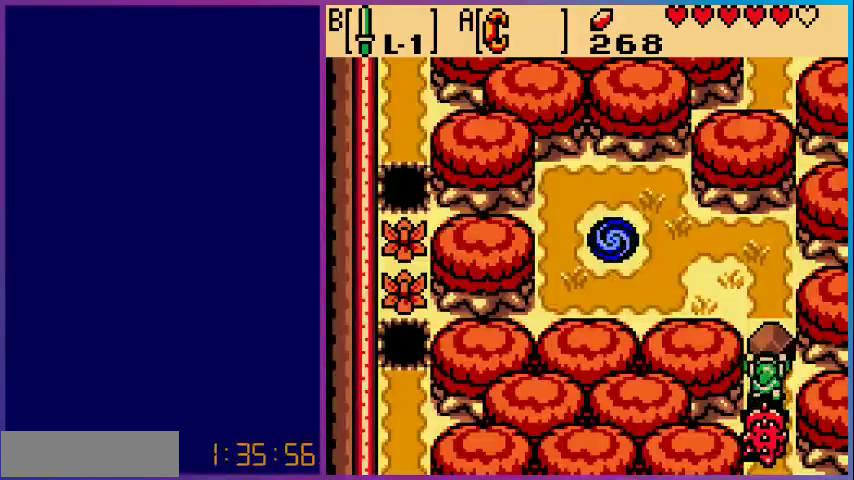
{"dt_ms": 500, "buttons": ["A", "DPAD_UP"], "events": [[33, "DPAD_DOWN", "down"], [233, "DPAD_DOWN", "up"], [367, "A", "up"], [367, "DPAD_UP", "down"], [467, "A", "down"]]}
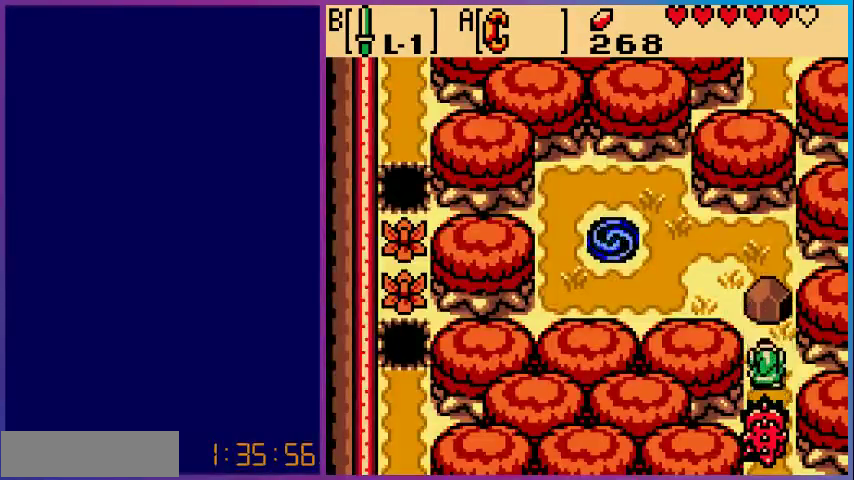
{"dt_ms": 500, "buttons": ["DPAD_UP", "DPAD_LEFT"], "events": [[167, "A", "up"], [367, "DPAD_LEFT", "down"]]}
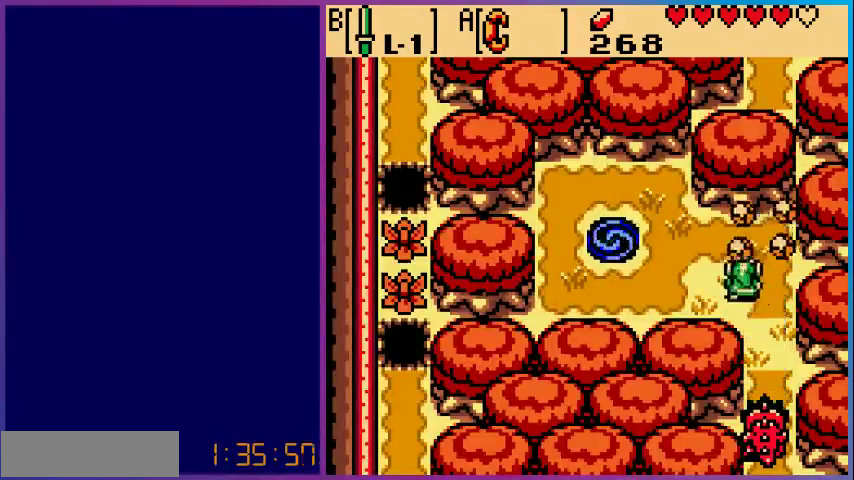
{"dt_ms": 500, "buttons": ["DPAD_LEFT"], "events": [[467, "DPAD_UP", "up"]]}
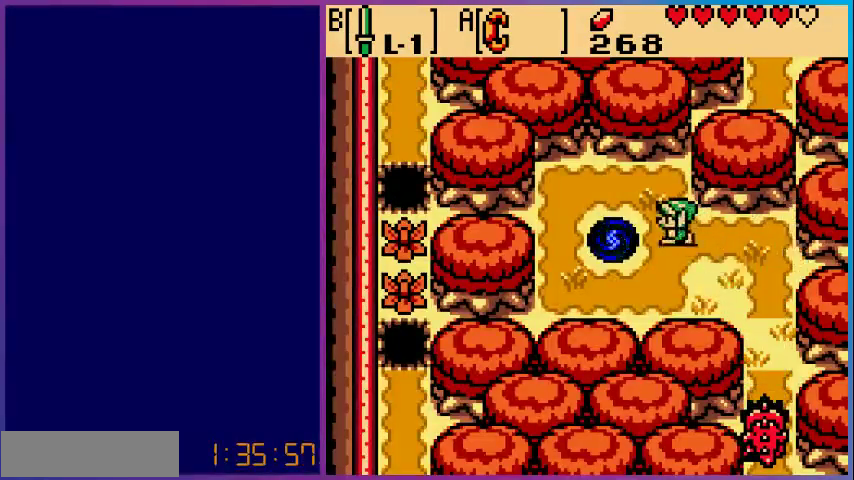
{"dt_ms": 500, "buttons": ["DPAD_LEFT"], "events": []}
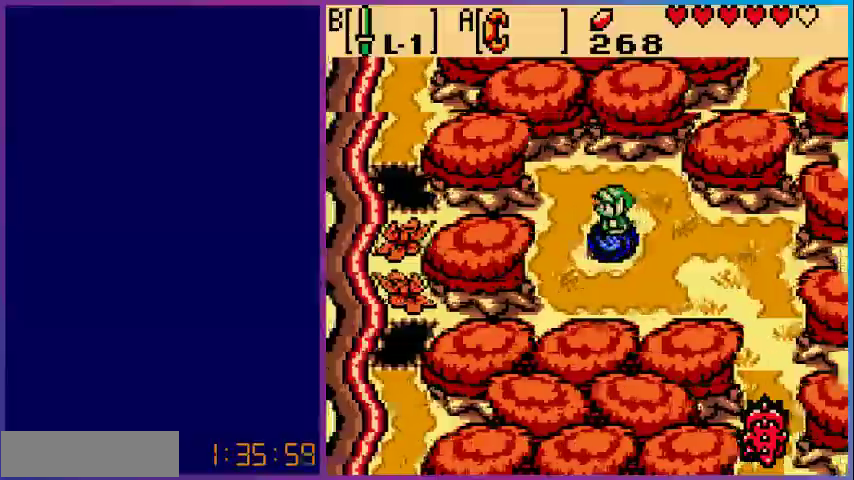
{"dt_ms": 500, "buttons": [], "events": [[33, "DPAD_LEFT", "up"]]}
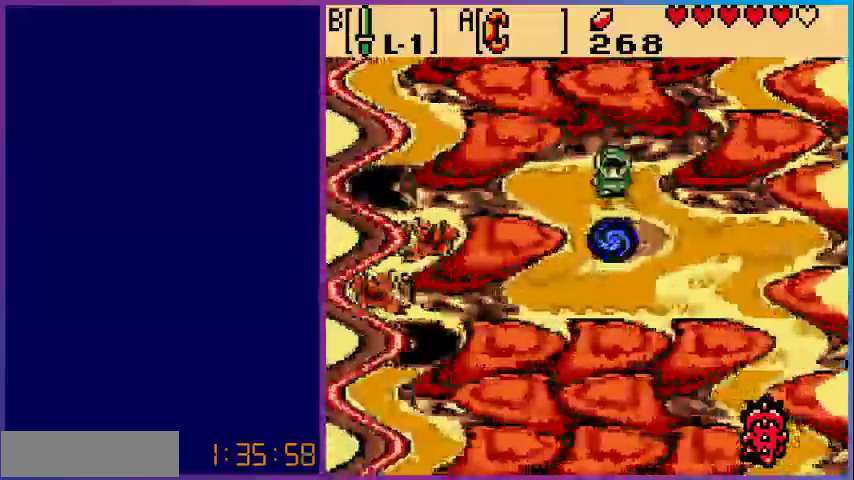
{"dt_ms": 500, "buttons": [], "events": []}
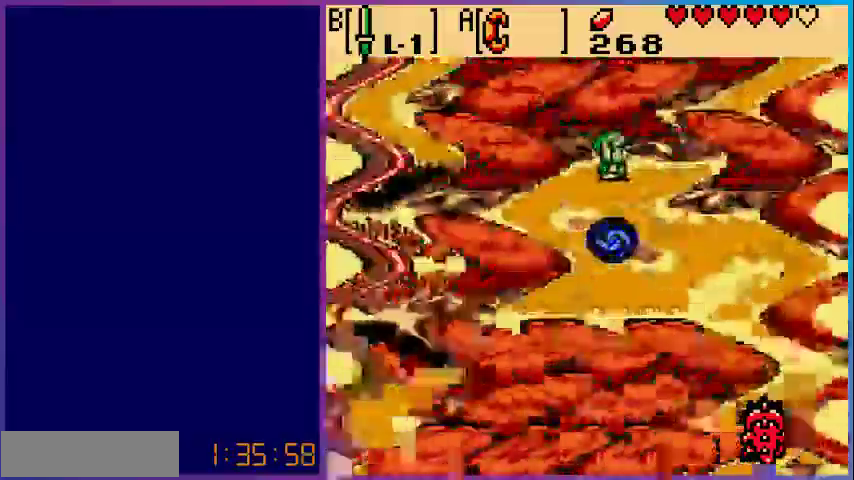
{"dt_ms": 1000, "buttons": []}
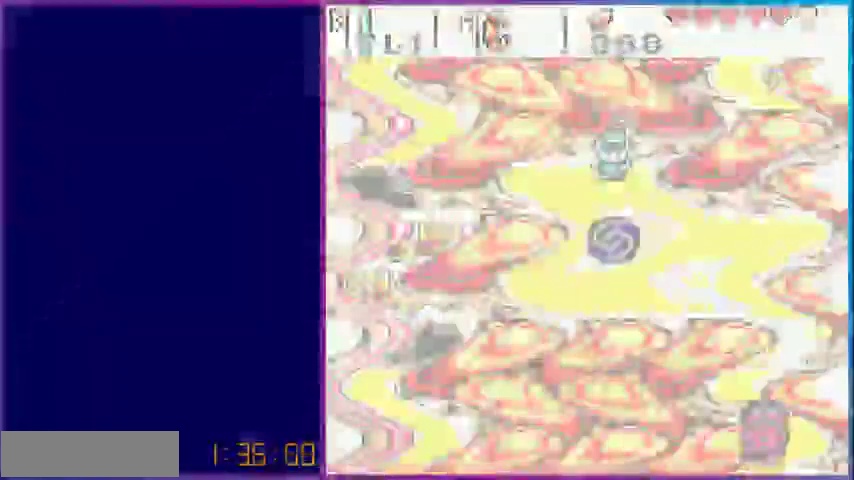
{"dt_ms": 500, "buttons": [], "events": []}
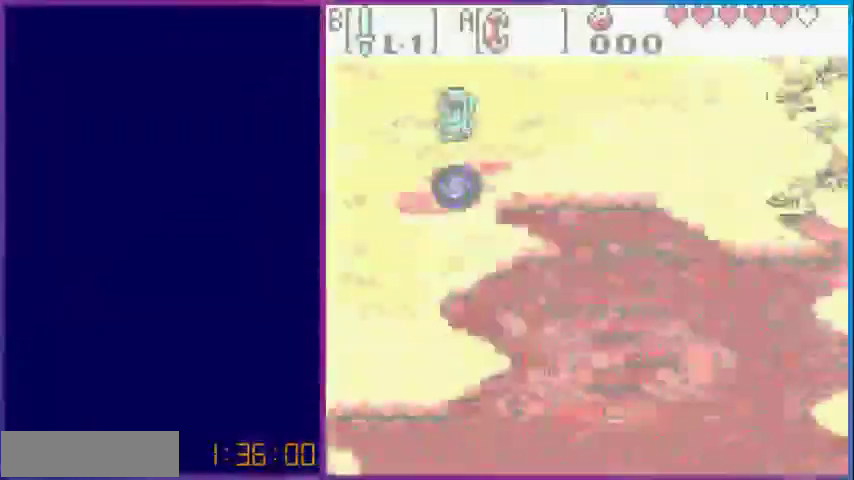
{"dt_ms": 500, "buttons": [], "events": []}
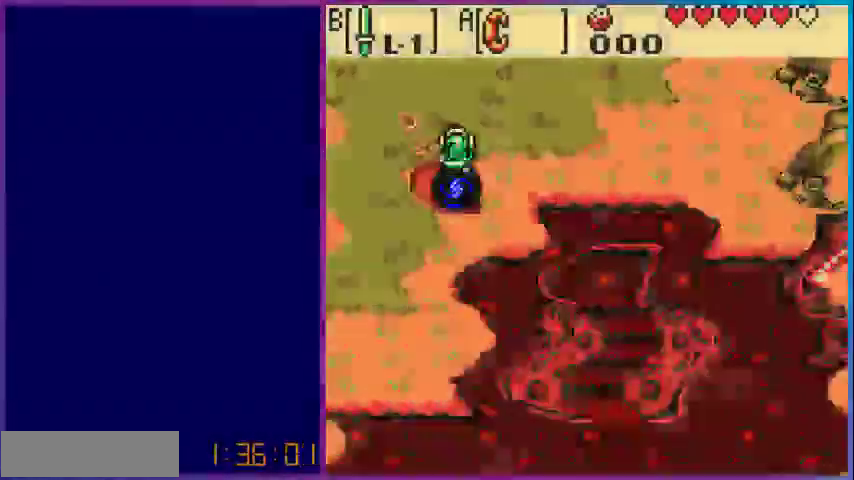
{"dt_ms": 500, "buttons": [], "events": []}
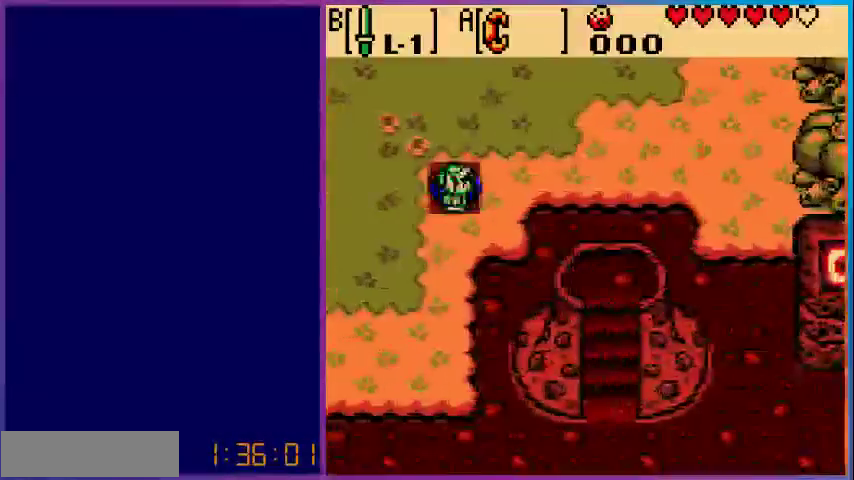
{"dt_ms": 500, "buttons": ["DPAD_UP"], "events": [[67, "DPAD_UP", "down"]]}
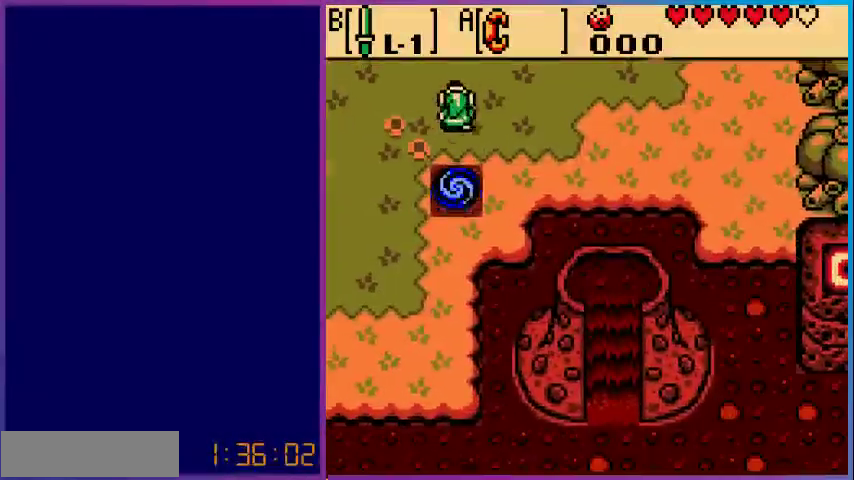
{"dt_ms": 500, "buttons": [], "events": [[433, "DPAD_UP", "up"]]}
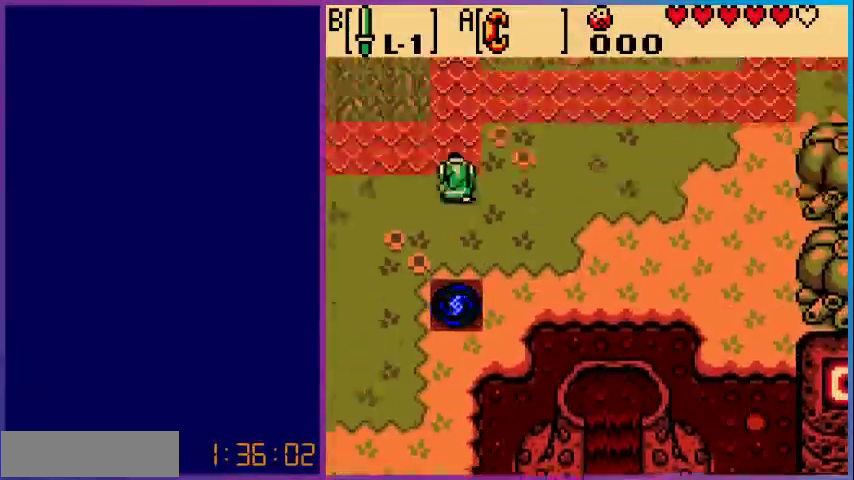
{"dt_ms": 500, "buttons": ["DPAD_RIGHT"], "events": [[467, "DPAD_RIGHT", "down"]]}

(EXERCISE INSTRUCTIONS): Each line in the material above that mentions the word "down" must be copied.

(FINAL ANSWER):
{"dt_ms": 500, "buttons": ["A", "DPAD_UP"], "events": [[33, "DPAD_DOWN", "down"], [233, "DPAD_DOWN", "up"], [367, "A", "up"], [367, "DPAD_UP", "down"], [467, "A", "down"]]}
{"dt_ms": 500, "buttons": ["DPAD_UP", "DPAD_LEFT"], "events": [[167, "A", "up"], [367, "DPAD_LEFT", "down"]]}
{"dt_ms": 500, "buttons": ["DPAD_UP"], "events": [[67, "DPAD_UP", "down"]]}
{"dt_ms": 500, "buttons": ["DPAD_RIGHT"], "events": [[467, "DPAD_RIGHT", "down"]]}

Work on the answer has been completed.